━━━━━ Estratto della pagina

Padova: occupata l’università in vista dell’8 marzo

6 / 3 / 2024

L’assemblea transfemminista dell’ateneo ha deciso di occupare il dipartimento di psicologia in vista delle mobilitazioni transfemministe previste per l’8 marzo.

L’occupazione arriva dopo un lungo percorso transfemminista in università, iniziato in seguito al femminicidio di Giulia Cecchettin. Nel corso delle prossime giornate saranno organizzati dei tavoli di discussione sui temi della gestione delle molestie all’interno dell’ateneo e riguardo i saperi di genere. 

La sera di giovedì 7 marzo è previsto un dibattito con la presenza di Giusi Palomba, Lorenza Perini e dell’assemblea transfemminista dell’università di Torino “Mai più Zitt3”. A seguire, si terrà un laboratorio sulle non monogamie consensuali a cura del gruppo di decostruzione maschile in collaborazione con il progetto “Topolyn3”.

Di seguito riportiamo il comunicato in doppia lingua dell’occupazione. 

Chi siamo?

━━━━━━━━━━

◆ Esercizio 1 ◆
Trascrivi fedelmente il passo dell'articolo sull'occupazione dell'università di Padova, partendo da "L’assemblea transfemminista dell’ateneo" e proseguendo fino a "doppia lingua dell’occupazione.".

━━━━━ Materiale

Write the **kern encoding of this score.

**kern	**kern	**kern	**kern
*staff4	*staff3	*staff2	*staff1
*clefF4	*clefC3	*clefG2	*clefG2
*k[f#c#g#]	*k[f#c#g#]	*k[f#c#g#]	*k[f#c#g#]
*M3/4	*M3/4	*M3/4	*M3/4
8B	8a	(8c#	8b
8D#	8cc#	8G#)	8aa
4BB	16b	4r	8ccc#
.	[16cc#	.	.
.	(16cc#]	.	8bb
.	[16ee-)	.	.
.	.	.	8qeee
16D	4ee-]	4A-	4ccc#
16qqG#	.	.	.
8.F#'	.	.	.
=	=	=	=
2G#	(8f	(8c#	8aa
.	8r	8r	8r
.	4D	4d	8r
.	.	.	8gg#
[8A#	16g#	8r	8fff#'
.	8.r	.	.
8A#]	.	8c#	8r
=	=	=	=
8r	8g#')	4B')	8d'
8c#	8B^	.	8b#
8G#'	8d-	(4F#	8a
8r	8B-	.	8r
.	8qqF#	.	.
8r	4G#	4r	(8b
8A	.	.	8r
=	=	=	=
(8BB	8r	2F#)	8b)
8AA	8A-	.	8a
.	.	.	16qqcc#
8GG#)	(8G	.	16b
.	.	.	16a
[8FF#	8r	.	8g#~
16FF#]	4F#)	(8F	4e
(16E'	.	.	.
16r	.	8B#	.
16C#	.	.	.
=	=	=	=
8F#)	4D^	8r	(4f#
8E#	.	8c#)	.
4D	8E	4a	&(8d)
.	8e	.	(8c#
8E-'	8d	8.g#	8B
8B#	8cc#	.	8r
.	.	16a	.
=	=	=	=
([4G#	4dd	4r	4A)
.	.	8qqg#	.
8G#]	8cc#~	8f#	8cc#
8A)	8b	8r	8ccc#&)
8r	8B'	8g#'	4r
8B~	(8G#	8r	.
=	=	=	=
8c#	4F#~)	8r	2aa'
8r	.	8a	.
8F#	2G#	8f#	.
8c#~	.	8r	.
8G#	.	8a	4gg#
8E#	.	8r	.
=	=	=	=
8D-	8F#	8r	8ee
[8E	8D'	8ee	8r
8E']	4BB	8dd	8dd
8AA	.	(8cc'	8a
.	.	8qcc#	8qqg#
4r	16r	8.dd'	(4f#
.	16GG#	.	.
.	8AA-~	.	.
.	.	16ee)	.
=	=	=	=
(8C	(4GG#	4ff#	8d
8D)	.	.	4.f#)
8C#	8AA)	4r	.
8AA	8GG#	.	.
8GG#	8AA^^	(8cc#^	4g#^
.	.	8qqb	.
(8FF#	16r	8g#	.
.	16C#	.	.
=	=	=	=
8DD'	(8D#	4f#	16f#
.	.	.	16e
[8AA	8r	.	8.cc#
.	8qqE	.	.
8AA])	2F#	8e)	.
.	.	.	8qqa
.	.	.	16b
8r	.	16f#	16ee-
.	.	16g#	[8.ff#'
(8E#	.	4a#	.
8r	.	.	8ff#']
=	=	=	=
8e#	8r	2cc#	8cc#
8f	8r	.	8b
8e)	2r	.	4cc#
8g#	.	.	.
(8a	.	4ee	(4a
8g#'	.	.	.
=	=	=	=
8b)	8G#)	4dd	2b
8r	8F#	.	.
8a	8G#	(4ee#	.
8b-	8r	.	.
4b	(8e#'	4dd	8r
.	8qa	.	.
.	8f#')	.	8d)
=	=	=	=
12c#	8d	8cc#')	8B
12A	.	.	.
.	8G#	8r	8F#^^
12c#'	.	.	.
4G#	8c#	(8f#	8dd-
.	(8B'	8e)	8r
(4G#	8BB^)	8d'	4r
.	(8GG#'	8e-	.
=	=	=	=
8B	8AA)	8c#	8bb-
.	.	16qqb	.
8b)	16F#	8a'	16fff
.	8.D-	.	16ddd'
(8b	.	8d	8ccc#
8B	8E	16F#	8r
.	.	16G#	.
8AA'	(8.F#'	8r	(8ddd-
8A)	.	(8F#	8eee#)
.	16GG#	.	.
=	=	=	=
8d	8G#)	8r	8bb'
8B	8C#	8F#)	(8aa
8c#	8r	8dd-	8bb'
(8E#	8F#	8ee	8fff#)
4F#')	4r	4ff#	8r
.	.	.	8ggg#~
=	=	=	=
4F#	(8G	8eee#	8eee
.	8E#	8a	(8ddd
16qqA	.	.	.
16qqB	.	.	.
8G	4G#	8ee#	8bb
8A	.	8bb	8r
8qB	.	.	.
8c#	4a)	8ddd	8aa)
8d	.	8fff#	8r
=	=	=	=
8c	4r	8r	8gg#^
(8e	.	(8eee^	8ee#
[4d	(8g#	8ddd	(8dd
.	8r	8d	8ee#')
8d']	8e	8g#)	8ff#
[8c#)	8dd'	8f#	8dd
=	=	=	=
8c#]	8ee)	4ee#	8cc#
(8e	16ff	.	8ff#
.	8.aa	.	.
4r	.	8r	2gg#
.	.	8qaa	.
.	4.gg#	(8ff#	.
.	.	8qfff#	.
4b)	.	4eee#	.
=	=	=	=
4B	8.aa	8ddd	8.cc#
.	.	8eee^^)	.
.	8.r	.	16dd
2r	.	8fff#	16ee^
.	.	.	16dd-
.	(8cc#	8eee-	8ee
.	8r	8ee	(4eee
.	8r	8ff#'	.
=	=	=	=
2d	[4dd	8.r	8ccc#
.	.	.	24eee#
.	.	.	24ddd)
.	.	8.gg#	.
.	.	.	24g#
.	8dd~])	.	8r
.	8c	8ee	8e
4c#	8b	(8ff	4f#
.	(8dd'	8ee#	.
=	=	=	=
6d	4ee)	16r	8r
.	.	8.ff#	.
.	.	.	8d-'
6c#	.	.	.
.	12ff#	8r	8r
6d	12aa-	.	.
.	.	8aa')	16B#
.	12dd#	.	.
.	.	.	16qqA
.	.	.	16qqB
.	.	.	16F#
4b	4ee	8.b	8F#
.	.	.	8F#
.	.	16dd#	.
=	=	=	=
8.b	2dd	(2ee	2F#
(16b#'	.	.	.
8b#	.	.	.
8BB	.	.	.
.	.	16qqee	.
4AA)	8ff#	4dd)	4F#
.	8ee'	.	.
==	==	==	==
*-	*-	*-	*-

━━━━━━━━━━

◆ Esercizio 2 ◆
Individua e trascrivi ogni riga delle voci in cui compare la stringa "kern", distinguendo tra maiuscole e minuscole.

◆ Soluzione 1 ◆
L’assemblea transfemminista dell’ateneo ha deciso di occupare il dipartimento di psicologia in vista delle mobilitazioni transfemministe previste per l’8 marzo.

L’occupazione arriva dopo un lungo percorso transfemminista in università, iniziato in seguito al femminicidio di Giulia Cecchettin. Nel corso delle prossime giornate saranno organizzati dei tavoli di discussione sui temi della gestione delle molestie all’interno dell’ateneo e riguardo i saperi di genere. 

La sera di giovedì 7 marzo è previsto un dibattito con la presenza di Giusi Palomba, Lorenza Perini e dell’assemblea transfemminista dell’università di Torino “Mai più Zitt3”. A seguire, si terrà un laboratorio sulle non monogamie consensuali a cura del gruppo di decostruzione maschile in collaborazione con il progetto “Topolyn3”.

Di seguito riportiamo il comunicato in doppia lingua dell’occupazione.

◆ Soluzione 2 ◆
Write the **kern encoding of this score.
**kern	**kern	**kern	**kern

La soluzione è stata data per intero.